The analytical value-added of these distinctions may not be immediately apparent. It lies in elucidating the uneven temporality of political developments during the Thatcherite era and beyond. Whereas the New Labour governments broke with the Thatcherite class political arrangement, they broadly retained the economic-political order established by their predecessors. Correspondingly, the terms Thatcherism and Blairism should be reserved for the respective class political arrangements. A key finding of my analysis is that the continuities and discontinuities of neoliberalism can be accounted for by distinguishing between class politics and economic order politics.

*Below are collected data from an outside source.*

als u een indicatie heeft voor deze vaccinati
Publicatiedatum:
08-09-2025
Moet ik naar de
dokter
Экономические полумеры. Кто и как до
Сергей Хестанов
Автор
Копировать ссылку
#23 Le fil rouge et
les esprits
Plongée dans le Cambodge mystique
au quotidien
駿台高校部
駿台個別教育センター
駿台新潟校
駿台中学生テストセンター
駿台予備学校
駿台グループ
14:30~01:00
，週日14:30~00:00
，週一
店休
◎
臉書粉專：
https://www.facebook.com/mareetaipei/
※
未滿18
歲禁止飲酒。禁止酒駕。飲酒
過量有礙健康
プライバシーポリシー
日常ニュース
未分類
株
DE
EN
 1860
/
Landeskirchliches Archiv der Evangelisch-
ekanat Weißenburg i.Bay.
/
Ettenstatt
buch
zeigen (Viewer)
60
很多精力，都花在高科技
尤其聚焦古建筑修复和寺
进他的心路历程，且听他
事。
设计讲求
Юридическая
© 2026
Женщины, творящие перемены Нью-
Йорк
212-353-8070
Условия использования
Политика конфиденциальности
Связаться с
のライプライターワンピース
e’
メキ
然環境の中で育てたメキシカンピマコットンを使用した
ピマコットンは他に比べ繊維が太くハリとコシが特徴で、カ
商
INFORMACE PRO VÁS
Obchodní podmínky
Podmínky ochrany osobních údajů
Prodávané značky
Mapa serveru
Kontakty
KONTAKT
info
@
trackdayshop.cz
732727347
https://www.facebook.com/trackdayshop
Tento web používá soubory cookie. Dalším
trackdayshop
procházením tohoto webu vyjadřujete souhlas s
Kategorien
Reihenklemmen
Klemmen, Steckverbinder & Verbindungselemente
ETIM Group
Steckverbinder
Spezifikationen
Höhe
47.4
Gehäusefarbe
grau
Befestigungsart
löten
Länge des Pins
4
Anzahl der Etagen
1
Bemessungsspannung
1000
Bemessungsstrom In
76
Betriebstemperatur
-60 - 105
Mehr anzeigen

I propose to further elucidate this by taking up some of the terminology developed by the state theorist Nicos Poulantzas. Accordingly, I describe Thatcherism and Blairism as offensive and consolidating steps of the capitalist class in class struggle. In other words, Thatcherism reasserted capitalist class domination by orchestrating a successful offensive against the working class, and Blairism managed to protect this advance. At this point, two further findings of my analysis come into sight: The failure of organised labour to successfully counter the Thatcherite onslaught is a result of its inability to understand the offensive nature of Thatcherism; and the long erosion of Thatcherism in the 1990s reflects the political inability of Thatcher et al. to make the transition from an offensive to a consolidating step in class struggle.

Alexander Gallas
Alexander Gallas is an Assistant Professor in the Department of Political Science, University of Kassel, and one of the editors of the Global Labour Journal. He has a PhD and an MA in Sociology, both from the University of Lancaster, and a Magister Artium in Philosophy from FU Berlin. In his monograph The Thatcherite Offensive: A Neo-Poulantzasian Analysis (Brill, 2015), he analyses the reorganisation of class relations under the Conservative governments in Britain in the 1980s and 1990s.
2 Comments
Leave a response
  • May 12, 2016 at 11:51 am

    Hi Alexander – Does your book offer any commentary on the intentions of the Thatcher offensive regarding the creation and management of the surplus population / reserve army? And if so, how that fits with the two modes you propose?

  • Alexander Gallas
    May 13, 2016 at 11:04 pm

    Hi — I describe the increase in unemployment under Thatcher as an effect of interventions located at the level of economic order politics (pro-cyclical monetary policy, financial liberalisation, privatisation), but also argue that these interventions underpinned the Thatcherite class political regime because they weakened organised labour considerably. At the level of class politics, I use a ter, from Bob Jessop and talk about about a ‘two nations hegemonic project’ in the Thatcherite era. The active management of unemployment by the government and the creation of a distinction between the ‘deserving’ and the ‘undeserving’ poor is located here.